Ecosyste.ms: Awesome

An open API service indexing awesome lists of open source software.

Awesome Lists | Featured Topics | Projects

https://github.com/inconvergent/lqn

query language and terminal utility for querying and transforming Lisp, JSON and other text files. written in Common Lisp
https://github.com/inconvergent/lqn

common-lisp csv domain-specific-languages dsl json terminal txt txt-files unix-shell utility

Last synced: 3 months ago
JSON representation

query language and terminal utility for querying and transforming Lisp, JSON and other text files. written in Common Lisp

Awesome Lists containing this project

README

        

# LQN - Lisp Query Notation

## About

LQN is a Common Lisp libary, query language and terminal utility to query and
transform text files such as `JSON` and `CSV`, as well as Lisp data (`LDN`), The
terminal utilities will parse the input data to internal lisp structures
according to the input mode. Then the `lqn` query language can be used for queries
and transformations.

`lqn` started as an experiment and programming exercise. But it has turned into
a little language i find rather useful. Both in the terminal, and
more interestingly, as a meta language for writing macros in CL. The main
purpose of the design is to make something that is intuitive, terse, yet
flexible enough that you can write generic CL if you need to. I also wanted to
make something that requres a relatively simple compiler.

Here is a small tutorial: https://inconvergent.net/2024/lisp-query-notation/.

An expanded version of the tutorial can be seen in this paper:
https://zenodo.org/records/11001584

When using `LQN` on the terminal there are three terminal commands, or input
modes: `jqn`, `tqn` and `lqn`. For `JSON`, text and lisp data respectively.
(For installation see below.) You can find some terminal command examples in
[bin/lqn-sh.lisp](lqn), [bin/jqn-sh.lisp](jqn), and [bin/tqn-sh.lisp](tqn).
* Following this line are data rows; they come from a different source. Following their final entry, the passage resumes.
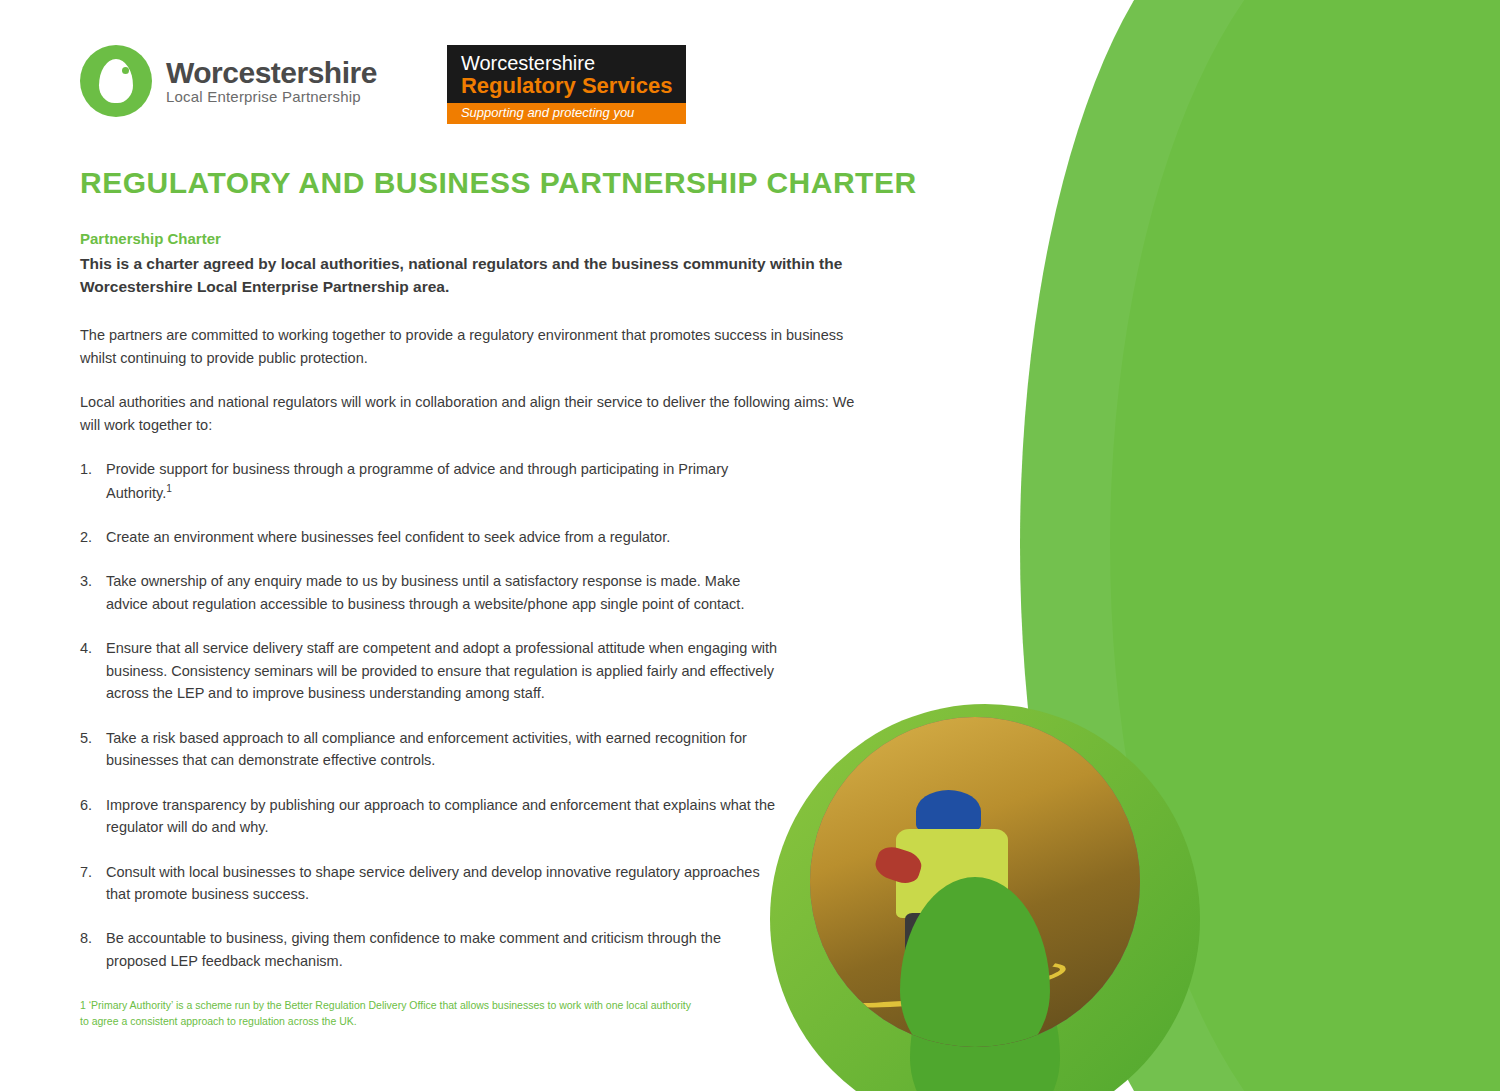Worcestershire
Local Enterprise Partnership
Worcestershire
Regulatory Services
Supporting and protecting you
REGULATORY AND BUSINESS PARTNERSHIP CHARTER
Partnership Charter
This is a charter agreed by local authorities, national regulators and the business community within the Worcestershire Local Enterprise Partnership area.
The partners are committed to working together to provide a regulatory environment that promotes success in business whilst continuing to provide public protection.
Local authorities and national regulators will work in collaboration and align their service to deliver the following aims: We will work together to:
Provide support for business through a programme of advice and through participating in Primary Authority.1
Create an environment where businesses feel confident to seek advice from a regulator.
Take ownership of any enquiry made to us by business until a satisfactory response is made. Make advice about regulation accessible to business through a website/phone app single point of contact.
Ensure that all service delivery staff are competent and adopt a professional attitude when engaging with business. Consistency seminars will be provided to ensure that regulation is applied fairly and effectively across the LEP and to improve business understanding among staff.
Take a risk based approach to all compliance and enforcement activities, with earned recognition for businesses that can demonstrate effective controls.
Improve transparency by publishing our approach to compliance and enforcement that explains what the regulator will do and why.
Consult with local businesses to shape service delivery and develop innovative regulatory approaches that promote business success.
Be accountable to business, giving them confidence to make comment and criticism through the proposed LEP feedback mechanism.
1 ‘Primary Authority’ is a scheme run by the Better Regulation Delivery Office that allows businesses to work with one local authority to agree a consistent approach to regulation across the UK.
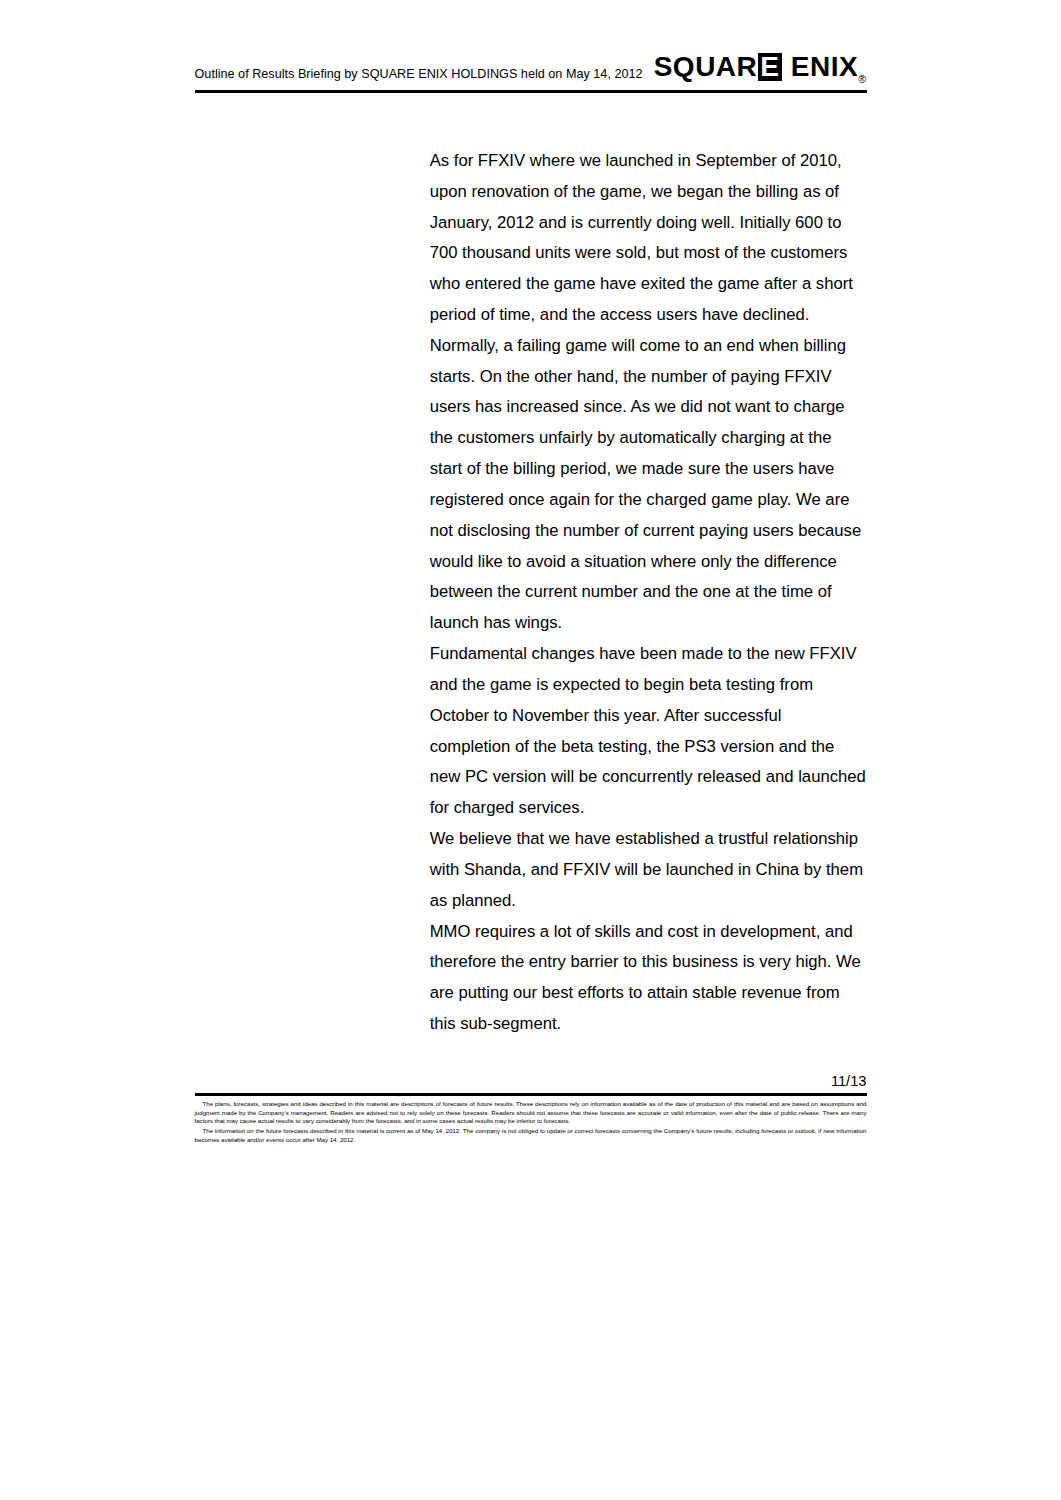Outline of Results Briefing by SQUARE ENIX HOLDINGS held on May 14, 2012
SQUARE ENIX®
As for FFXIV where we launched in September of 2010, upon renovation of the game, we began the billing as of January, 2012 and is currently doing well. Initially 600 to 700 thousand units were sold, but most of the customers who entered the game have exited the game after a short period of time, and the access users have declined. Normally, a failing game will come to an end when billing starts. On the other hand, the number of paying FFXIV users has increased since. As we did not want to charge the customers unfairly by automatically charging at the start of the billing period, we made sure the users have registered once again for the charged game play. We are not disclosing the number of current paying users because would like to avoid a situation where only the difference between the current number and the one at the time of launch has wings.
Fundamental changes have been made to the new FFXIV and the game is expected to begin beta testing from October to November this year. After successful completion of the beta testing, the PS3 version and the new PC version will be concurrently released and launched for charged services.
We believe that we have established a trustful relationship with Shanda, and FFXIV will be launched in China by them as planned.
MMO requires a lot of skills and cost in development, and therefore the entry barrier to this business is very high. We are putting our best efforts to attain stable revenue from this sub-segment.
11/13
The plans, forecasts, strategies and ideas described in this material are descriptions of forecasts of future results. These descriptions rely on information available as of the date of production of this material and are based on assumptions and judgment made by the Company’s management. Readers are advised not to rely solely on these forecasts. Readers should not assume that these forecasts are accurate or valid information, even after the date of public release. There are many factors that may cause actual results to vary considerably from the forecasts, and in some cases actual results may be inferior to forecasts.
The information on the future forecasts described in this material is current as of May 14, 2012. The company is not obliged to update or correct forecasts concerning the Company’s future results, including forecasts or outlook, if new information becomes available and/or events occur after May 14, 2012.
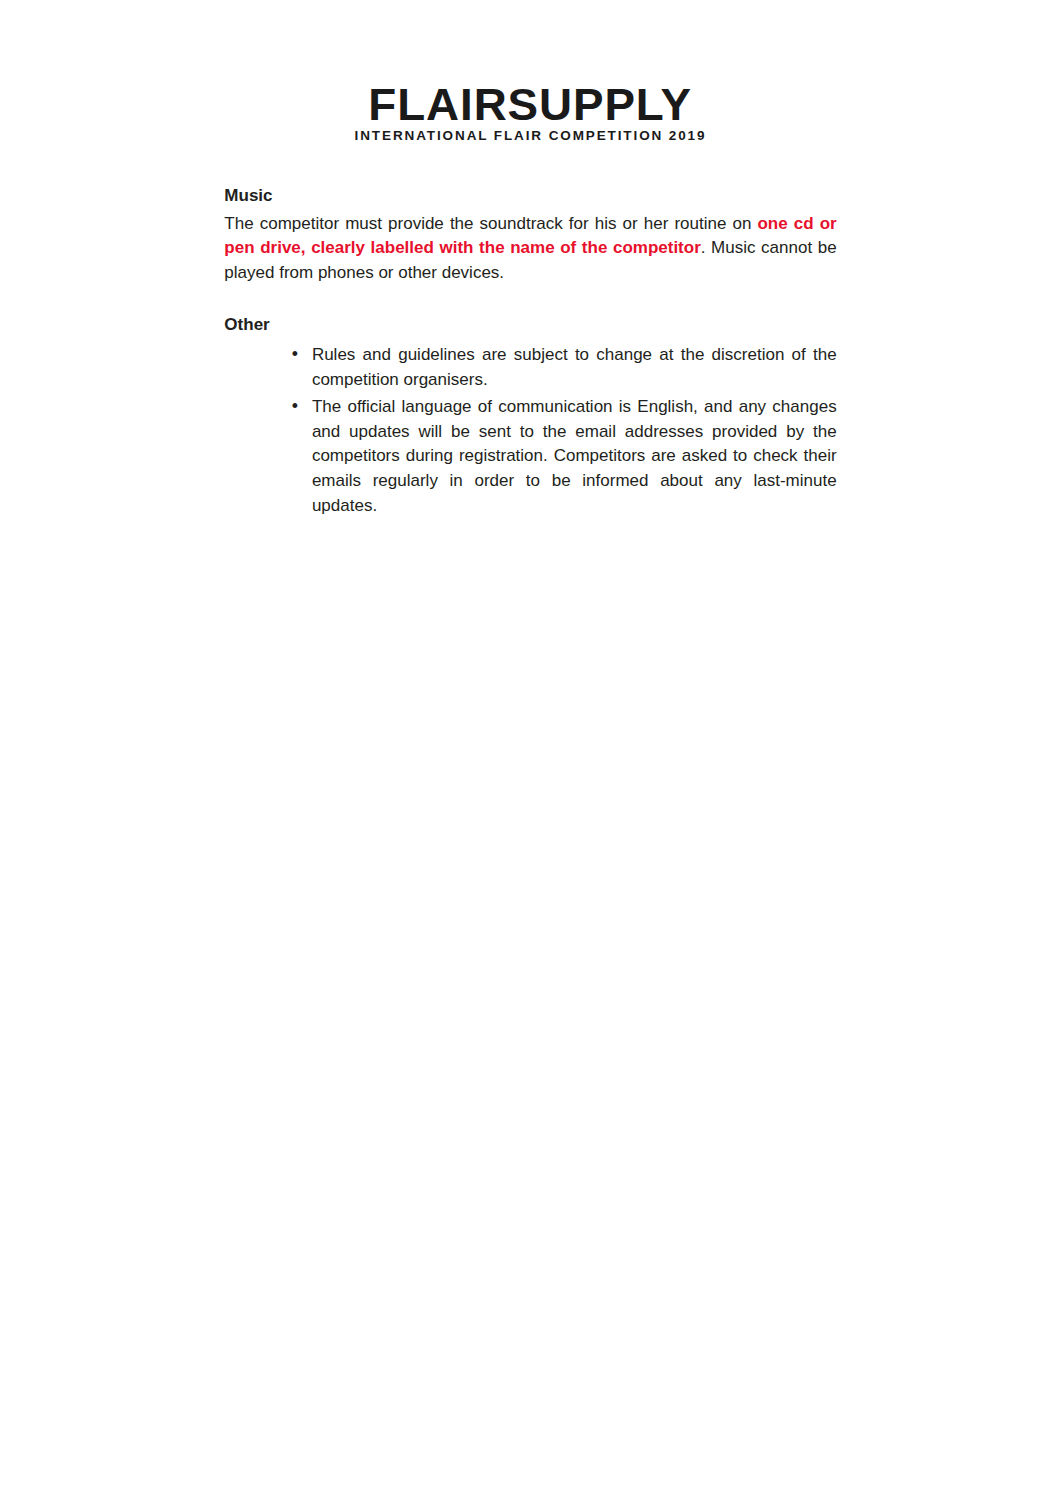FLAIRSUPPLY INTERNATIONAL FLAIR COMPETITION 2019
Music
The competitor must provide the soundtrack for his or her routine on one cd or pen drive, clearly labelled with the name of the competitor. Music cannot be played from phones or other devices.
Other
Rules and guidelines are subject to change at the discretion of the competition organisers.
The official language of communication is English, and any changes and updates will be sent to the email addresses provided by the competitors during registration. Competitors are asked to check their emails regularly in order to be informed about any last-minute updates.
Symbol documentation can be seen in [docs/lqn.md](docs/lqn.md).

## Object Representation

Internally `JSON` arrays/lists are represented as `vectors`. and `JSON`
objects/dicts are represented as `hash-tables` (`ht`). Thus a text file is a
`vector` of `strings`.We use `object` in the context of Operators and other
`LQN` utilities to refer to either a `vector` or a `ht`. Lisp data is read
directly.

## Operators

The following operators have special behaviour. You can also write generic CL
code in almost all contexts, as we demonstrate soon. In operators we use `_` to
refer to the current value.

In the following sections `[d]` represents an optional default value. E.g. if
key/index is missing, or if a functon would otherwise return `nil`.
`k` is an initial counter
value. Whereas `..` means that there can be arbitrary arguments/`expr`.
`expr` denotes any expression or operator; like `(+ 1 _)` or `#[:id]`.

### Strings and :keywords

In operators, and several functions, `:keywords` can be used to represent
lowercase `strings`. This is useful in the terminal to avoid escaping strings.
Particularly when using `Selector` operators. You can use `"Strings"` instead,
if you need case or whitespace.

### Pipe Operator - `||`

`(|| expr ..)` pipes the results from the first `expr` to the second, and so
on. Returns the result of the last `expr`. The Pipe operator surrounds all
queries by default. So it is usually not neccessary to use it explicitly.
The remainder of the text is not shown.